What to work on
All lines from the one containing "vase: present [249,229,297,295]" through the end of the data below are to be repeated exactly, with pictures left out.

Data provided below:

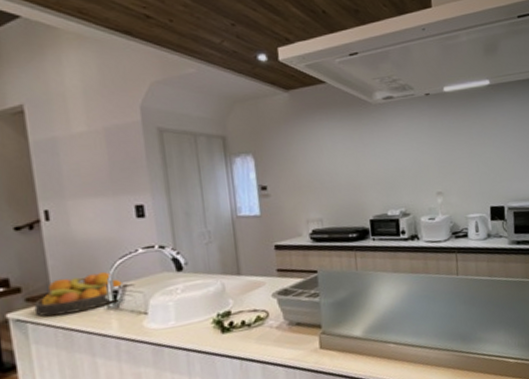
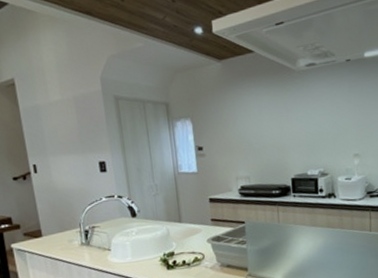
fruit bowl: present [33,272,124,317] -> none [29,215,93,248]

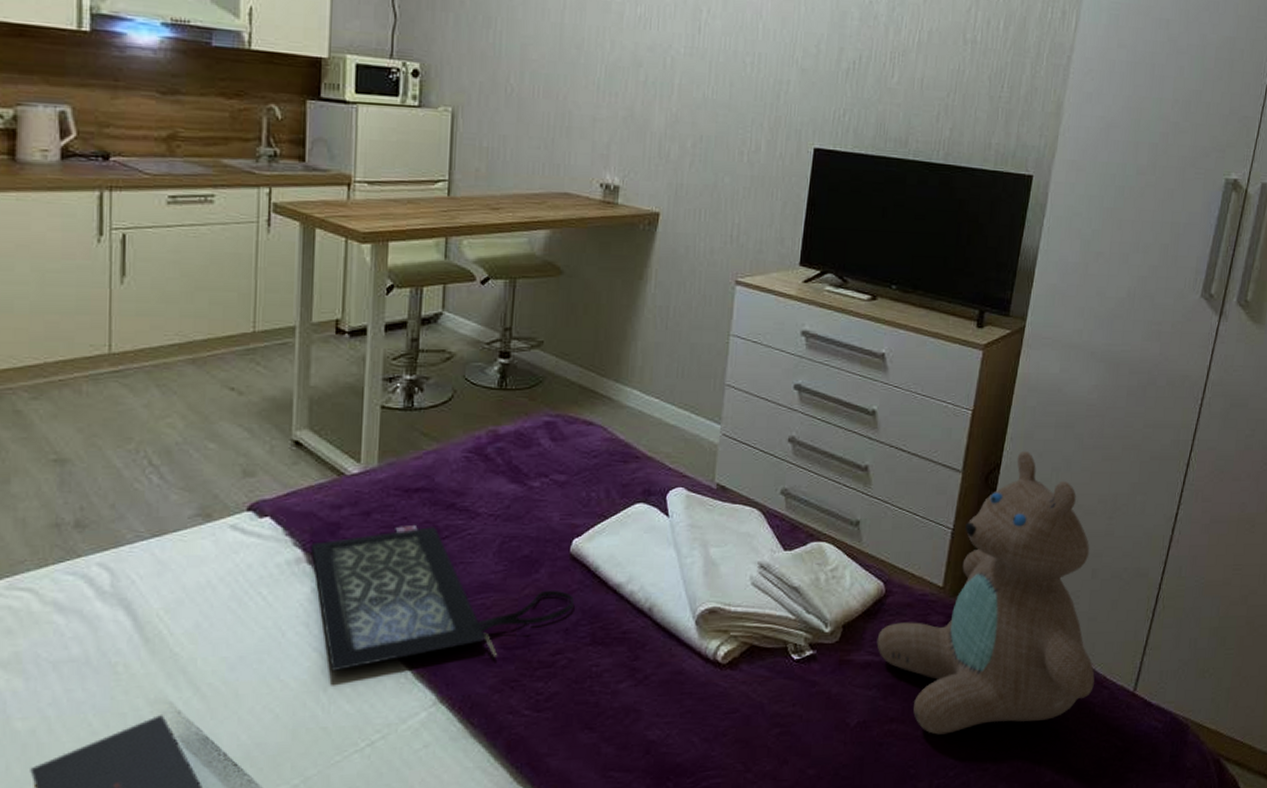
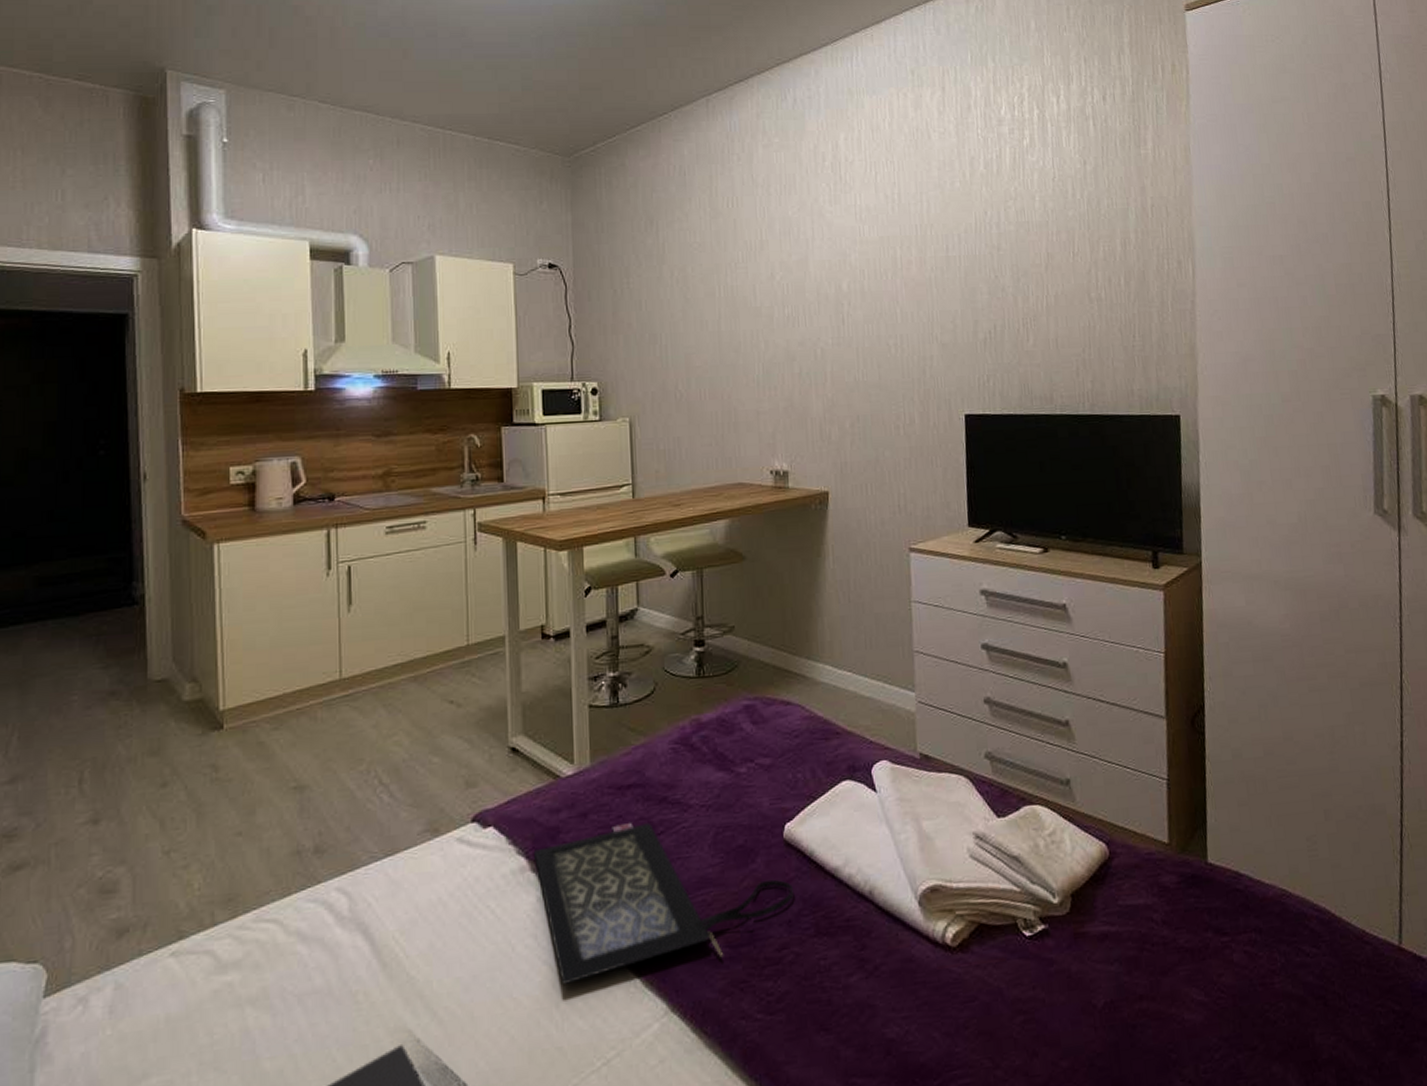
teddy bear: present [876,450,1095,735] -> none [1109,689,1354,1011]

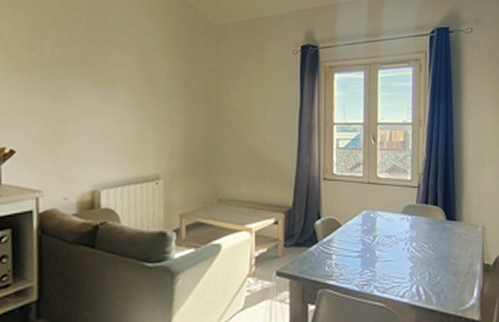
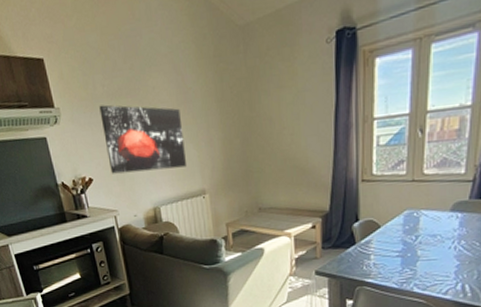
wall art: none [42,72,142,148] -> present [99,105,186,174]

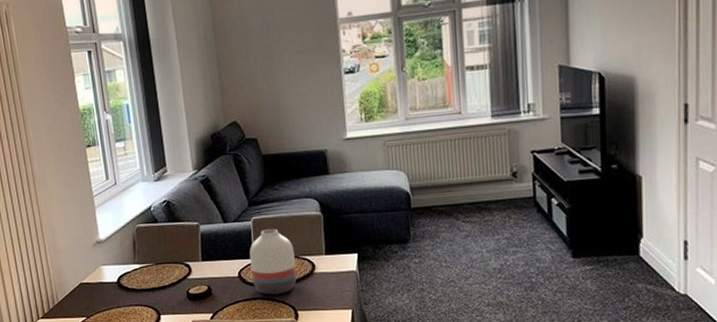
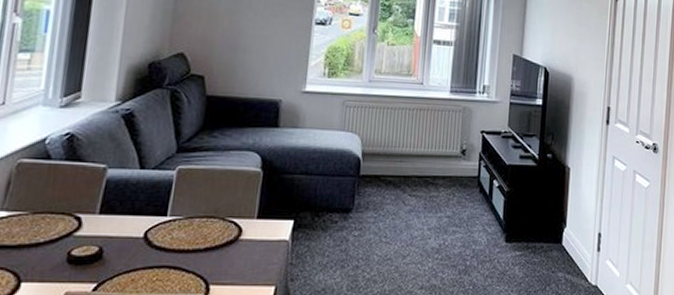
vase: present [249,229,297,295] -> none [160,182,221,263]

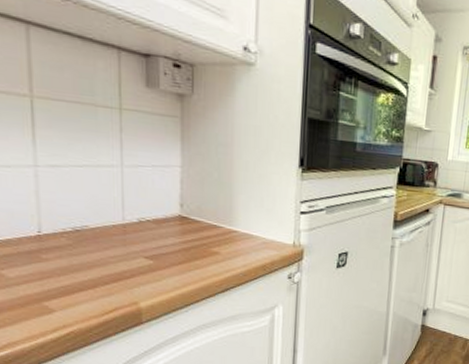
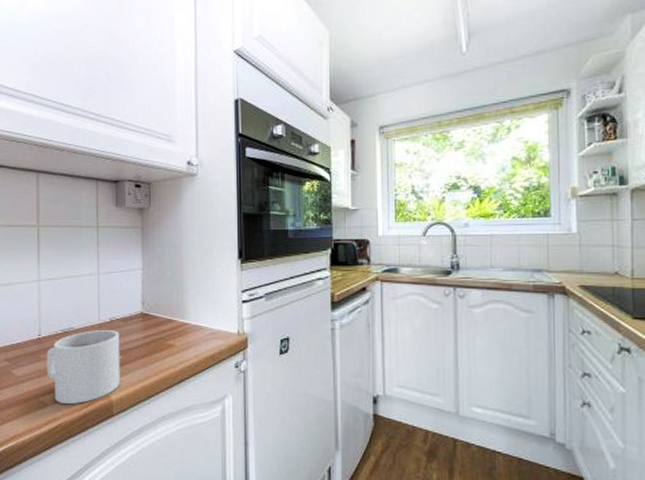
mug: none [50,230,152,311] -> present [46,329,120,405]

End of Data provided.

Answer section
vase: present [249,229,297,295] -> none [160,182,221,263]

mug: none [50,230,152,311] -> present [46,329,120,405]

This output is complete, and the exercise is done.